Innovation is a main cause of population ageing: the strong increase in longevity across Europe can largely be attributed to medical and technological progress. This has both led to improvements in medical treatment and to an increase in wealth. While innovation can be seen as one of the root causes of population ageing, technical, medical, social and organizational innovations are now needed to turn population ageing from a challenge into an opportunity. On the labour market population ageing leads to an older and a potentially declining workforce. Here technological innovations are needed to increase labour productivity. Without acceleration of productivity growth, population ageing could lead to economic decline. But technological innovations will not be enough. To increase low participation rates of older workers in education and training, special programs to update older workers’ skills are needed in a lifelong learning perspective. Innovative education policies are needed too since adult education will only be effective if programs are attractive to adults. To make the fullest use of the potential of an older population for society at large, the promotion of active ageing is a crucial strategy. For an impression of the magnitude of this potential, consider the following: during the last 30 years, life expectancy at age 50 of Dutch men has increased by 5 years. These additional years are spent in good health; the number of years with disabilities has decreased.
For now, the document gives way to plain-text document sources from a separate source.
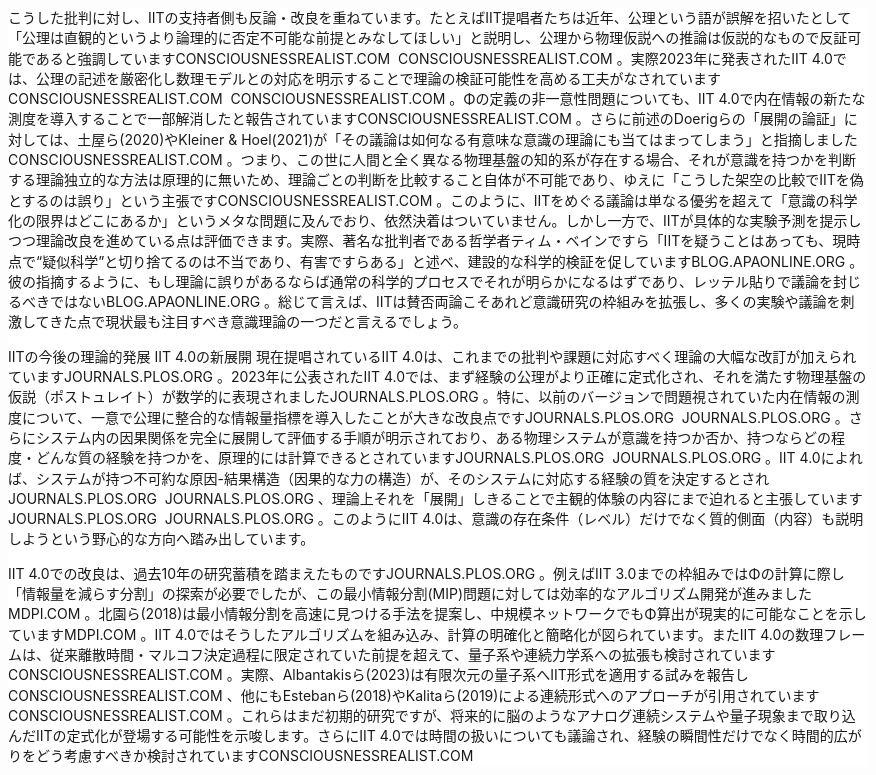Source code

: こうした批判に対し、IITの支持者側も反論・改良を重ねています。たとえばIIT提唱者たちは近年、公理という語が誤解を招いたとして「公理は直観的というより論理的に否定不可能な前提とみなしてほしい」と説明し、公理から物理仮説への推論は仮説的なもので反証可能であると強調しています​
CONSCIOUSNESSREALIST.COM
​
CONSCIOUSNESSREALIST.COM
。実際2023年に発表されたIIT 4.0では、公理の記述を厳密化し数理モデルとの対応を明示することで理論の検証可能性を高める工夫がなされています​
CONSCIOUSNESSREALIST.COM
​
CONSCIOUSNESSREALIST.COM
。Φの定義の非一意性問題についても、IIT 4.0で内在情報の新たな測度を導入することで一部解消したと報告されています​
CONSCIOUSNESSREALIST.COM
。さらに前述のDoerigらの「展開の論証」に対しては、土屋ら(2020)やKleiner & Hoel(2021)が「その議論は如何なる有意味な意識の理論にも当てはまってしまう」と指摘しました​
CONSCIOUSNESSREALIST.COM
。つまり、この世に人間と全く異なる物理基盤の知的系が存在する場合、それが意識を持つかを判断する理論独立的な方法は原理的に無いため、理論ごとの判断を比較すること自体が不可能であり、ゆえに「こうした架空の比較でIITを偽とするのは誤り」という主張です​
CONSCIOUSNESSREALIST.COM
。このように、IITをめぐる議論は単なる優劣を超えて「意識の科学化の限界はどこにあるか」というメタな問題に及んでおり、依然決着はついていません。しかし一方で、IITが具体的な実験予測を提示しつつ理論改良を進めている点は評価できます。実際、著名な批判者である哲学者ティム・ベインですら「IITを疑うことはあっても、現時点で“疑似科学”と切り捨てるのは不当であり、有害ですらある」と述べ、建設的な科学的検証を促しています​
BLOG.APAONLINE.ORG
。彼の指摘するように、もし理論に誤りがあるならば通常の科学的プロセスでそれが明らかになるはずであり、レッテル貼りで議論を封じるべきではない​
BLOG.APAONLINE.ORG
。総じて言えば、IITは賛否両論こそあれど意識研究の枠組みを拡張し、多くの実験や議論を刺激してきた点で現状最も注目すべき意識理論の一つだと言えるでしょう。

IITの今後の理論的発展
IIT 4.0の新展開
現在提唱されているIIT 4.0は、これまでの批判や課題に対応すべく理論の大幅な改訂が加えられています​
JOURNALS.PLOS.ORG
。2023年に公表されたIIT 4.0では、まず経験の公理がより正確に定式化され、それを満たす物理基盤の仮説（ポストュレイト）が数学的に表現されました​
JOURNALS.PLOS.ORG
。特に、以前のバージョンで問題視されていた内在情報の測度について、一意で公理に整合的な情報量指標を導入したことが大きな改良点です​
JOURNALS.PLOS.ORG
​
JOURNALS.PLOS.ORG
。さらにシステム内の因果関係を完全に展開して評価する手順が明示されており、ある物理システムが意識を持つか否か、持つならどの程度・どんな質の経験を持つかを、原理的には計算できるとされています​
JOURNALS.PLOS.ORG
​
JOURNALS.PLOS.ORG
。IIT 4.0によれば、システムが持つ不可約な原因-結果構造（因果的な力の構造）が、そのシステムに対応する経験の質を決定するとされ​
JOURNALS.PLOS.ORG
​
JOURNALS.PLOS.ORG
、理論上それを「展開」しきることで主観的体験の内容にまで迫れると主張しています​
JOURNALS.PLOS.ORG
​
JOURNALS.PLOS.ORG
。このようにIIT 4.0は、意識の存在条件（レベル）だけでなく質的側面（内容）も説明しようという野心的な方向へ踏み出しています。

IIT 4.0での改良は、過去10年の研究蓄積を踏まえたものです​
JOURNALS.PLOS.ORG
。例えばIIT 3.0までの枠組みではΦの計算に際し「情報量を減らす分割」の探索が必要でしたが、この最小情報分割(MIP)問題に対しては効率的なアルゴリズム開発が進みました​
MDPI.COM
。北園ら(2018)は最小情報分割を高速に見つける手法を提案し、中規模ネットワークでもΦ算出が現実的に可能なことを示しています​
MDPI.COM
。IIT 4.0ではそうしたアルゴリズムを組み込み、計算の明確化と簡略化が図られています。またIIT 4.0の数理フレームは、従来離散時間・マルコフ決定過程に限定されていた前提を超えて、量子系や連続力学系への拡張も検討されています​
CONSCIOUSNESSREALIST.COM
。実際、Albantakisら(2023)は有限次元の量子系へIIT形式を適用する試みを報告し​
CONSCIOUSNESSREALIST.COM
、他にもEstebanら(2018)やKalitaら(2019)による連続形式へのアプローチが引用されています​
CONSCIOUSNESSREALIST.COM
。これらはまだ初期的研究ですが、将来的に脳のようなアナログ連続システムや量子現象まで取り込んだIITの定式化が登場する可能性を示唆します。さらにIIT 4.0では時間の扱いについても議論され、経験の瞬間性だけでなく時間的広がりをどう考慮すべきか検討されています​
CONSCIOUSNESSREALIST.COM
Life expectancy of Dutch men at age 50
Active ageing includes labour market activities, such as working longer, but also involves volunteer work or providing informal care within or outside the family. Active ageing requires that older people remain healthy until older age. Health is crucial for active ageing and innovative (preventive) health policies and practices have an important role to play. Lifestyle is a major determinant of vitality and since, for instance, the increase in obesity at young and middle ages may well lead to a less fit older population in the future, innovative health promotion policies are called for. The effectiveness of preventive health campaigns promoting healthy life styles (no smoking, more physical exercise, healthier diets) leaves much to be desired. Innovative policies are needed taking into account that current policies aimed at the prevention of obesity may have the unintended effect of increasing the gap in health between the rich and poor: higher educated people who already have healthier life styles are more inclined to take notice of public health advice than the less well-off. Thus research is needed to develop innovative health promotion policies which are also effective in reaching those with unhealthy life styles.
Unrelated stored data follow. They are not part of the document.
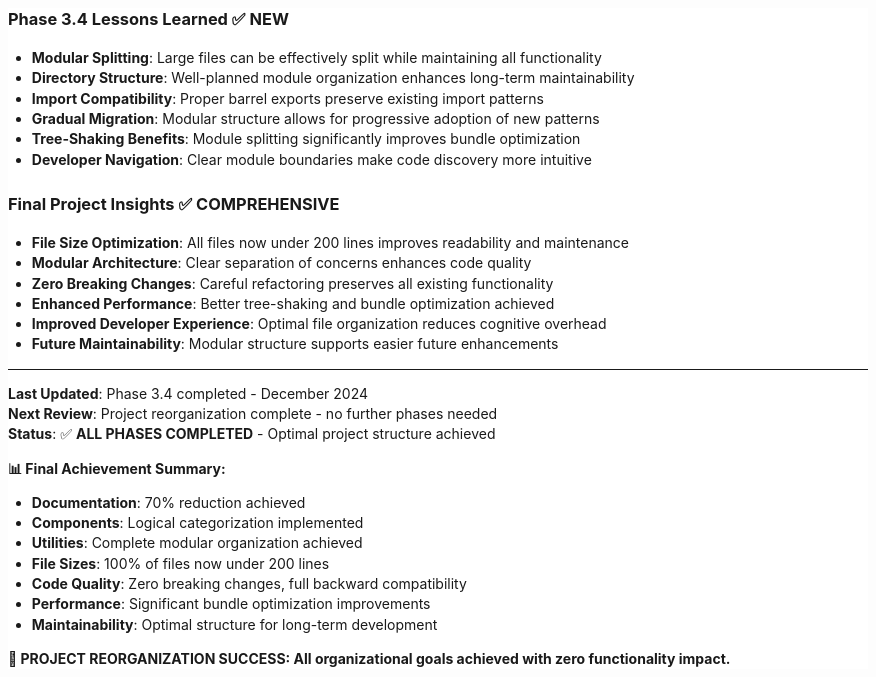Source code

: ### Phase 3.4 Lessons Learned ✅ **NEW**
- **Modular Splitting**: Large files can be effectively split while maintaining all functionality
- **Directory Structure**: Well-planned module organization enhances long-term maintainability
- **Import Compatibility**: Proper barrel exports preserve existing import patterns
- **Gradual Migration**: Modular structure allows for progressive adoption of new patterns
- **Tree-Shaking Benefits**: Module splitting significantly improves bundle optimization
- **Developer Navigation**: Clear module boundaries make code discovery more intuitive

### Final Project Insights ✅ **COMPREHENSIVE**
- **File Size Optimization**: All files now under 200 lines improves readability and maintenance
- **Modular Architecture**: Clear separation of concerns enhances code quality
- **Zero Breaking Changes**: Careful refactoring preserves all existing functionality
- **Enhanced Performance**: Better tree-shaking and bundle optimization achieved
- **Improved Developer Experience**: Optimal file organization reduces cognitive overhead
- **Future Maintainability**: Modular structure supports easier future enhancements

---

**Last Updated**: Phase 3.4 completed - December 2024  
**Next Review**: Project reorganization complete - no further phases needed  
**Status**: ✅ **ALL PHASES COMPLETED** - Optimal project structure achieved

**📊 Final Achievement Summary:**
- **Documentation**: 70% reduction achieved
- **Components**: Logical categorization implemented  
- **Utilities**: Complete modular organization achieved
- **File Sizes**: 100% of files now under 200 lines
- **Code Quality**: Zero breaking changes, full backward compatibility
- **Performance**: Significant bundle optimization improvements
- **Maintainability**: Optimal structure for long-term development

**🎉 PROJECT REORGANIZATION SUCCESS: All organizational goals achieved with zero functionality impact.**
An unintended effect of medical progress is the increase of the prevalence of chronic disease. Improved diagnosis leads to discovering diseases at younger ages, while better medical treatment results in a decline of fatality from chronic disease. Hence the number of people with a chronic disease is increasing. The challenge here is to remain active even when having a chronic disease. This calls for innovative actions to help prevent or delay disability from chronic disease such as new surgical procedures, physical therapy and the development of devices assisting people with physical impairments.
Social innovation is needed as well, for instance with regard to changing attitudes about ageing and older persons. A concrete example are the perceptions of employers about older workers which are a crucial factor in policies to activate older workers. Examples of innovative public policies include programs which flesh out and promote the benefits of an age-diverse work force which also involve a changing mind set of decision makers. Next to health, education is a key ingredient for active and healthy ageing policies. To preserve the employability of the workforce over the course of the – extending – working life, innovative programs, including re-skilling programs in a lifelong learning perspective are needed to cope with technological and organizational change where also job rotation provides ongoing work place learning.
Technology will be an be an important asset to alleviate the consequences of individual ageing and ICT may support independent living of ageing persons. The use of ICT, however, is still much lower among older age groups where ICT-skill levels are low, though increasing. New policies are called for to span the digital divide. As learning styles of older persons differ considerably from those of younger generations, innovative and ageing-proof technologies and appliances including for instance GPS-based orientation systems, robotics and ICT-based entertainment should be developed to support older people and to stimulate cognitive capacity.
Innovation is needed more than ever to turn population ageing from a challenge into an opportunity and from a problem into an asset. As a part of Horizon 2020, so-called Knowledge and Innovation Communities (KICs) are developed which should integrate education and entrepreneurship with research and innovation. The launching of a KIC for healthy living and active ageing in 2014 is a very welcome initiative and provides exciting opportunities for demographic research.
Joop de Beer & Nico van Nimwegen (2013), Population ageing calls for innovation, now more than ever. NIDI Web article 2013-03, December 2013.